• **What you have to do**: Give back every entry below, exactly as written.

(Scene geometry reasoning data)
= Beginning of Section =
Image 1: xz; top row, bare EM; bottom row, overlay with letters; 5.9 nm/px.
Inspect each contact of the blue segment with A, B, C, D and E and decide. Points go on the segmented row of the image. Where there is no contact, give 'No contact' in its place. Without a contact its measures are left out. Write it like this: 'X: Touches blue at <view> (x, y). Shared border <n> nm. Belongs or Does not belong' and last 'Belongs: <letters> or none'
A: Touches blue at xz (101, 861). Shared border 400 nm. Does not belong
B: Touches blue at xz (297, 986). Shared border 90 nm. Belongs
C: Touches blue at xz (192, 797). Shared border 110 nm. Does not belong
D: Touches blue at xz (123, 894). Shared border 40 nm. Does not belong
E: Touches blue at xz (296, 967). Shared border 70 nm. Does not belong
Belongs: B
= End of Section =
• **Solution for this exercise**:
Image 1: xz; top row, bare EM; bottom row, overlay with letters; 5.9 nm/px.
Inspect each contact of the blue segment with A, B, C, D and E and decide. Points go on the segmented row of the image. Where there is no contact, give 'No contact' in its place. Without a contact its measures are left out. Write it like this: 'X: Touches blue at <view> (x, y). Shared border <n> nm. Belongs or Does not belong' and last 'Belongs: <letters> or none'
A: Touches blue at xz (101, 861). Shared border 400 nm. Does not belong
B: Touches blue at xz (297, 986). Shared border 90 nm. Belongs
C: Touches blue at xz (192, 797). Shared border 110 nm. Does not belong
D: Touches blue at xz (123, 894). Shared border 40 nm. Does not belong
E: Touches blue at xz (296, 967). Shared border 70 nm. Does not belong
Belongs: B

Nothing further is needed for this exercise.